Yamandu working hard
The XO would not power at all after the sun set, but that was par for what I expected from just a few minutes of solar rays.
Next day during my noon break I asked a colleague to come with me to the parking lot, hooked all together, and powered the machine.
He took a few pictures. First ever XO on solar sighted in the wild! Austin, Texas, 4/23/08 11:58. The shirt and yerbamate gourd are a salute to the valiant OLPC people in Uruguay, ¡Vamo pa'rriba La Celeste que no ni no! Sugar on Solar, April 23 11:58 am
So you did your stunt. What next?
Actually running an XO on solar in a parking lot of Austin is thoroughly meaningless if people cannot use this solution themselves. It's like if someone would dare to present the XO to the UN when supply is sparse, there is no ready instructional content and the mesh looks like a young lady's nylons after a rave. Nobody would do this, right? Except for the right reasons, and that's for another article. We all do owe a lot to Nicholas.

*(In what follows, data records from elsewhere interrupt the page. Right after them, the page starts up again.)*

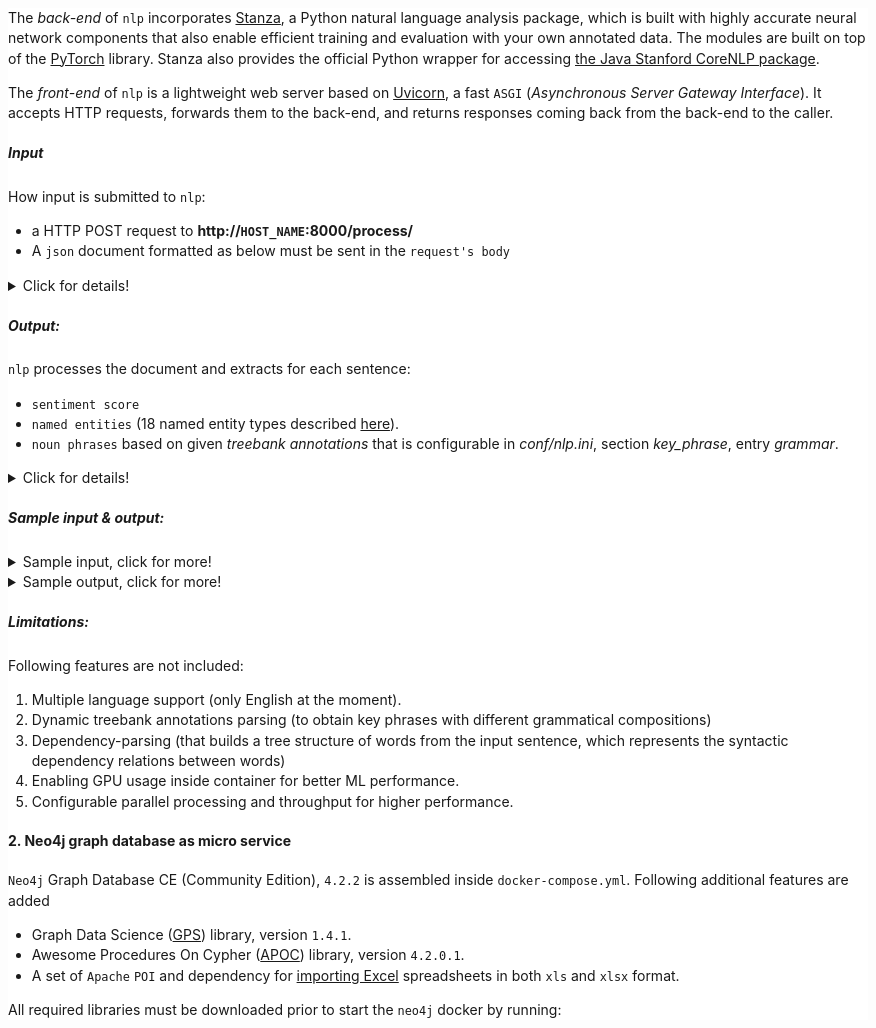 The *back-end* of `nlp` incorporates [Stanza](https://stanfordnlp.github.io/stanza/), a Python natural language analysis package, which is built with highly accurate neural network components that also enable efficient training and evaluation with your own annotated data. The modules are built on top of the [PyTorch](https://pytorch.org) library. Stanza also provides the official Python wrapper for accessing [the Java Stanford CoreNLP package](https://stanfordnlp.github.io/CoreNLP/).

The *front-end* of `nlp` is a lightweight web server based on [Uvicorn](https://www.uvicorn.org), a fast `ASGI` (*Asynchronous Server Gateway Interface*). It accepts HTTP requests, forwards them to the back-end, and returns responses coming back from the back-end to the caller.

##### Input
How input is submitted to `nlp`:
- a HTTP POST request to **http://`HOST_NAME`:8000/process/**
- A `json` document formatted as below must be sent in the `request's body`

<details><summary>Click for details!</summary></details>

##### Output:
`nlp` processes the document and extracts for each sentence:
- `sentiment score`
- `named entities` (18 named entity types
described [here](https://stanfordnlp.github.io/stanza/available_models.html)).
- `noun phrases` based on given *treebank annotations* that is configurable
in *conf/nlp.ini*, section *key_phrase*, entry *grammar*.

<details><summary>Click for details!</summary></details>

##### Sample input & output:

<details><summary>Sample input, click for more!</summary></details>

<details><summary>Sample output, click for more!</summary></details>

##### Limitations:
Following features are not included:
1. Multiple language support (only English at the moment).
2. Dynamic treebank annotations parsing (to obtain key phrases with different grammatical compositions)
3. Dependency-parsing (that builds a tree structure of words from the input sentence, which represents the syntactic dependency relations between words)
4. Enabling GPU usage inside container for better ML performance.
5. Configurable parallel processing and throughput for higher performance.

#### 2. Neo4j graph database as micro service

`Neo4j` Graph Database CE (Community Edition), `4.2.2` is assembled inside `docker-compose.yml`. Following additional features are added
- Graph Data Science ([GPS](https://neo4j.com/developer/graph-data-science/)) library, version `1.4.1`.
- Awesome Procedures On Cypher ([APOC](https://neo4j.com/labs/apoc/)) library, version `4.2.0.1`.
- A set of `Apache` `POI` and dependency for [importing Excel](https://neo4j.com/labs/apoc/4.2/import/xls/) spreadsheets in both `xls` and `xlsx` format.

All required libraries must be downloaded prior to start the `neo4j` docker by running:
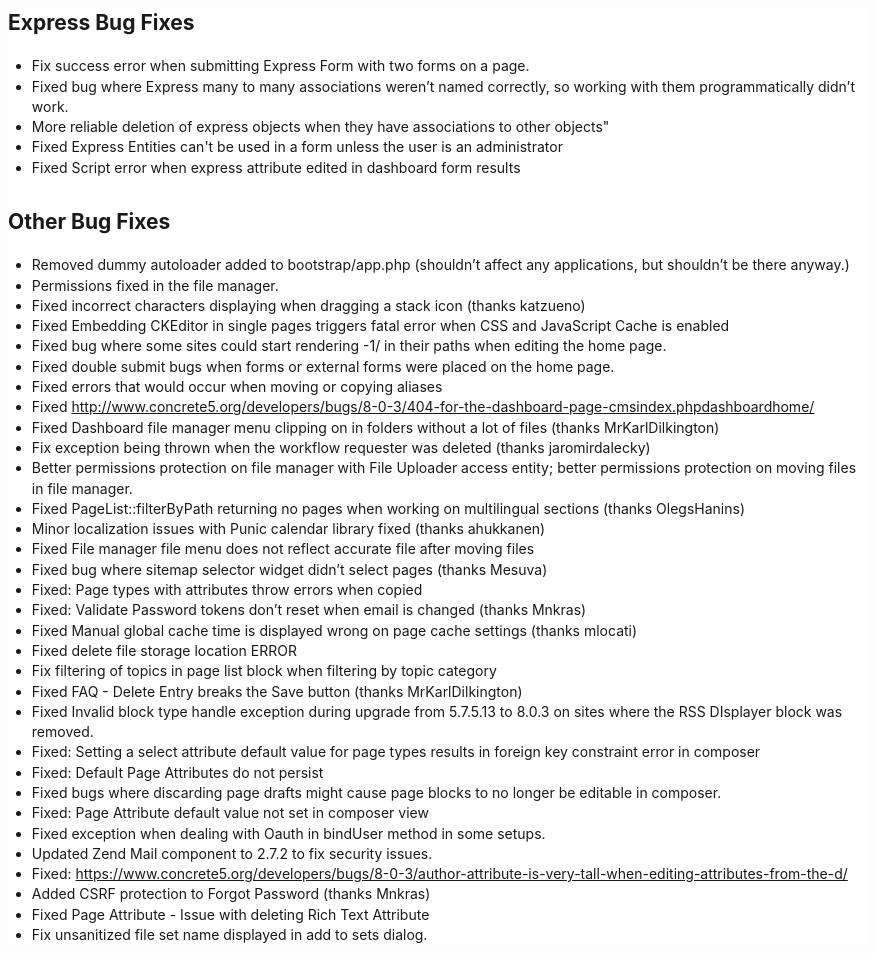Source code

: 
## Express Bug Fixes

* Fix success error when submitting Express Form with two forms on a page.
* Fixed bug where Express many to many associations weren’t named correctly, so working with them programmatically didn’t work.
* More reliable deletion of express objects when they have associations to other objects"
* Fixed Express Entities can't be used in a form unless the user is an administrator
* Fixed Script error when express attribute edited in dashboard form results

## Other Bug Fixes

* Removed dummy autoloader added to bootstrap/app.php (shouldn’t affect any applications, but shouldn’t be there anyway.)
* Permissions fixed in the file manager. 
* Fixed incorrect characters displaying when dragging a stack icon (thanks katzueno)
* Fixed Embedding CKEditor in single pages triggers fatal error when CSS and JavaScript Cache is enabled
* Fixed bug where some sites could start rendering -1/ in their paths when editing the home page.
* Fixed double submit bugs when forms or external forms were placed on the home page.
* Fixed errors that would occur when moving or copying aliases
* Fixed http://www.concrete5.org/developers/bugs/8-0-3/404-for-the-dashboard-page-cmsindex.phpdashboardhome/
* Fixed Dashboard file manager menu clipping on in folders without a lot of files (thanks MrKarlDilkington)
* Fix exception being thrown when the workflow requester was deleted (thanks jaromirdalecky)
* Better permissions protection on file manager with File Uploader access entity; better permissions protection on moving files in file manager.
* Fixed PageList::filterByPath returning no pages when working on multilingual sections (thanks OlegsHanins)
* Minor localization issues with Punic calendar library fixed (thanks ahukkanen)
* Fixed File manager file menu does not reflect accurate file after moving files
* Fixed bug where sitemap selector widget didn’t select pages (thanks Mesuva)
* Fixed: Page types with attributes throw errors when copied
* Fixed: Validate Password tokens don’t reset when email is changed (thanks Mnkras)
* Fixed Manual global cache time is displayed wrong on page cache settings (thanks mlocati)
* Fixed delete file storage location ERROR
* Fix filtering of topics in page list block when filtering by topic category
* Fixed FAQ - Delete Entry breaks the Save button (thanks MrKarlDilkington)
* Fixed Invalid block type handle exception during upgrade from 5.7.5.13 to 8.0.3 on sites where the RSS DIsplayer block was removed.
* Fixed: Setting a select attribute default value for page types results in foreign key constraint error in composer
* Fixed: Default Page Attributes do not persist
* Fixed bugs where discarding page drafts might cause page blocks to no longer be editable in composer.
* Fixed: Page Attribute default value not set in composer view
* Fixed exception when dealing with Oauth in bindUser method in some setups.
* Updated Zend Mail component to 2.7.2 to fix security issues.
* Fixed: https://www.concrete5.org/developers/bugs/8-0-3/author-attribute-is-very-tall-when-editing-attributes-from-the-d/
* Added CSRF protection to Forgot Password (thanks Mnkras)
* Fixed Page Attribute - Issue with deleting Rich Text Attribute
* Fix unsanitized file set name displayed in add to sets dialog.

Anyway, I plan to offer some pre-assembled units and all data so other people can build their own or just buy from me. Reinvest the income in research and if any profit, 100% to solar for developing countries projects. I hope to be able to get some donations too, for even though I already have had 3 inquiries, it is unlikely this will become a real business, but who knows, this might be the XO killer peripheral.
Oh, and I also hope I will now be taken seriously for a couple developer's XOs.
The current (partial) solar solution would retail for under $30, and available as soon I get the good plugs, that apparently do exist for purchase. Maybe enough solar kits will be sold so I will be able to afford to buy the XOs I need on eBay :-)
Well, no. The 1.5 W panel powers the computer fine but does not charge the battery. So I need to keep working. Updates in the XO Solar page of the OLPC wiki.